JHARONNE MARTIS: So we're more focused on the consumer. And our latest Refinitiv Consumer Confidence Report is telling us that going into 2023, consumers are very much concerned about their job security, purchasing power, and future expectations, which is a total difference than what we saw the previous year in 2022. Back then, in the beginning of the year, consumers were very much engaged because they felt secure in their job. And lately, we're seeing that a lot of the tech companies have announced a lot of layoffs.

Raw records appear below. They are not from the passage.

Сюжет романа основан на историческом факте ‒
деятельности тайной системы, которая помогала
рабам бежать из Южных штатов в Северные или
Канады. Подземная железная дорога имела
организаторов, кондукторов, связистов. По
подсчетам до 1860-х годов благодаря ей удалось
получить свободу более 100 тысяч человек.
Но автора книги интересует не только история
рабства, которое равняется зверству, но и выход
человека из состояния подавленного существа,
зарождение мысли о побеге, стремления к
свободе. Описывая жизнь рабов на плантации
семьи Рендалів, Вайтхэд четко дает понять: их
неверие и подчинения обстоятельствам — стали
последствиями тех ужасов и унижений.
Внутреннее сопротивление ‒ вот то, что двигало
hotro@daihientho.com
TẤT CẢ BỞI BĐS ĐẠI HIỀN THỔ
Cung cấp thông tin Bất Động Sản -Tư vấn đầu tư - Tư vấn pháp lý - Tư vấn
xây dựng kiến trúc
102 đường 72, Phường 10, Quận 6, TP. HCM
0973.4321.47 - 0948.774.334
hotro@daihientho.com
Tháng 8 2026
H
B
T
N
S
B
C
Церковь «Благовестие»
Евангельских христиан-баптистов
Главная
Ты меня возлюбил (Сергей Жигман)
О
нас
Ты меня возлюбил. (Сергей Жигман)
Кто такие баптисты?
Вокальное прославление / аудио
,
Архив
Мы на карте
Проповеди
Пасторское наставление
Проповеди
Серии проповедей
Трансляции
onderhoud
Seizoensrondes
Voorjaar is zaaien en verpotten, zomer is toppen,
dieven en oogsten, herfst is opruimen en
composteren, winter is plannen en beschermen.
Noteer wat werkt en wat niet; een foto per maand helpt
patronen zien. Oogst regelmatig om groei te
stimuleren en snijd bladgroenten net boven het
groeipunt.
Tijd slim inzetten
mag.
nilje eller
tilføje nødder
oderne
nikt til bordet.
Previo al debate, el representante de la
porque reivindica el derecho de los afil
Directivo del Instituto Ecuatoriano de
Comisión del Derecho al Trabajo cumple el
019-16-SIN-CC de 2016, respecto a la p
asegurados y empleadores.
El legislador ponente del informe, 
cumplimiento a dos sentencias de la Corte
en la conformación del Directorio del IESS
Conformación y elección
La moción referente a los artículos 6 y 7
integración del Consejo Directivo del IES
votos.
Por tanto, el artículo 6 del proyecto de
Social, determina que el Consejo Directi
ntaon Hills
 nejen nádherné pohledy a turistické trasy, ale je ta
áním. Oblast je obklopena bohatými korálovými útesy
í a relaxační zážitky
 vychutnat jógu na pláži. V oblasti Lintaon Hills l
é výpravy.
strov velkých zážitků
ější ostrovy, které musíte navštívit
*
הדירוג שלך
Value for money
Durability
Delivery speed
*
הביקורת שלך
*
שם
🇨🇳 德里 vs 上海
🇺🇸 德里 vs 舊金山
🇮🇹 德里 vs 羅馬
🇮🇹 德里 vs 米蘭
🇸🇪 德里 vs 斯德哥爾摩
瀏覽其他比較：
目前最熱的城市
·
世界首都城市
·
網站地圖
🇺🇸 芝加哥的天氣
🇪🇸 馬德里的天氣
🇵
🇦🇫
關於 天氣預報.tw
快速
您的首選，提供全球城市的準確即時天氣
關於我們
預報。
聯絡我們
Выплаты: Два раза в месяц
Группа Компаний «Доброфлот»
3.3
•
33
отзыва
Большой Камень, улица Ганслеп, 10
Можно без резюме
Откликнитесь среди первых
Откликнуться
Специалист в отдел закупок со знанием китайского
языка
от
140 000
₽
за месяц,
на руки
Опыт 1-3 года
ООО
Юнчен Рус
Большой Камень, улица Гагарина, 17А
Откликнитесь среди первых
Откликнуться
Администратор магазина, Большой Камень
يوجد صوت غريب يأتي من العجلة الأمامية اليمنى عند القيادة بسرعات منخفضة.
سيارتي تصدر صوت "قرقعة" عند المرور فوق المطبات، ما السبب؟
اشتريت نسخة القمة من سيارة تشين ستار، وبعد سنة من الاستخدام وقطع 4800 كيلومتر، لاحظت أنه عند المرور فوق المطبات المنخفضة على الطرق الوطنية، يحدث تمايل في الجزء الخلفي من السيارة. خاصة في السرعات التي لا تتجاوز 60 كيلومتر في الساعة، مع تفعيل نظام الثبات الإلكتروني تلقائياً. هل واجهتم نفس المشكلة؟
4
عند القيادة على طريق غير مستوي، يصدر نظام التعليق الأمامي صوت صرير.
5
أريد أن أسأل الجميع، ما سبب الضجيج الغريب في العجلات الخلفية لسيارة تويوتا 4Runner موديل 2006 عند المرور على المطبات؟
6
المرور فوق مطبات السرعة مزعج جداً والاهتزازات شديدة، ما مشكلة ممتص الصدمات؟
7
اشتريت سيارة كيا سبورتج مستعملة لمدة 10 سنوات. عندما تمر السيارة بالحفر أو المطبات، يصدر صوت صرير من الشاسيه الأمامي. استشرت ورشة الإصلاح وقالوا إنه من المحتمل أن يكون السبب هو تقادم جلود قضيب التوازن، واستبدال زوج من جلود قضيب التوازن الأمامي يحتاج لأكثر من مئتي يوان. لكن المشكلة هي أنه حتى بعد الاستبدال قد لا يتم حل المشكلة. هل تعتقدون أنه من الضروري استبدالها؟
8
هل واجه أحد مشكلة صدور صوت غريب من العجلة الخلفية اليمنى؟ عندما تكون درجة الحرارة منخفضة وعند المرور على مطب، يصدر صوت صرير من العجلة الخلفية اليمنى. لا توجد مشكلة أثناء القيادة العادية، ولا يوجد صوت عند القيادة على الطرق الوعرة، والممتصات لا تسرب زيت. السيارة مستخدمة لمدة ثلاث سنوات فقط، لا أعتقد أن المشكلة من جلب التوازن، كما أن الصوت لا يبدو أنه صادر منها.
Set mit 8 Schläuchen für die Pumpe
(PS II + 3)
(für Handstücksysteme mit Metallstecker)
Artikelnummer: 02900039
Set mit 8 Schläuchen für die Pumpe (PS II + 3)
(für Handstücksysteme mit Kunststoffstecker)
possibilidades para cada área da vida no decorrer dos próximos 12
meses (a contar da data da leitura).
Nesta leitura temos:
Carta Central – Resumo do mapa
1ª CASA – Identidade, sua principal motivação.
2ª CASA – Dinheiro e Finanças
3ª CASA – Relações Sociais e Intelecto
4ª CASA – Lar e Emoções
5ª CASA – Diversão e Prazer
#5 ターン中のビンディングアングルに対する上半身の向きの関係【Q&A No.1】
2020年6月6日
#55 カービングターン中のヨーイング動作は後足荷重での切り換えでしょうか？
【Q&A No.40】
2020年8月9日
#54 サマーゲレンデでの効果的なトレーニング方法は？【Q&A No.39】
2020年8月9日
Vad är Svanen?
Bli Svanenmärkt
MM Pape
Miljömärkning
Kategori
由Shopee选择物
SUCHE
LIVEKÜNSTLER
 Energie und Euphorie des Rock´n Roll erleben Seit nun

So if consumers start to see that their inner circle, their group of friends and their families are worried about their job security, they're going to put their hands in their pockets and hold back on spending. This is already being projected in our expectations for earnings. Retailers are also telling us that when consumers come into the store in order-- they have to offer a promotion in order to entice them, in fact, so much so that in a collaboration with StyleSage, we discovered that the discount penetration, the amount of merchandise on sale has gone up significantly. And we're back at prepandemic levels, telling us that unless the consumer sees a promotion or a discount, they really don't want to open up their wallets. They really don't want to spend.

So what you're seeing, then, is there's been a shift in consumer. They don't want to shop at the mall. But if they do, they want to have a promotion. And this is affecting earnings and gross margins for retailers.

- I mean, especially when you factor in the cost of groceries still going up, among everything else, a lot of discretionary spending decisions consumers are having to make. A big thank you to our panel, Jharonne Martis, Refinitiv director of consumer research, along with Jose Torres, Interactive Brokers senior economist. Thank you both this morning.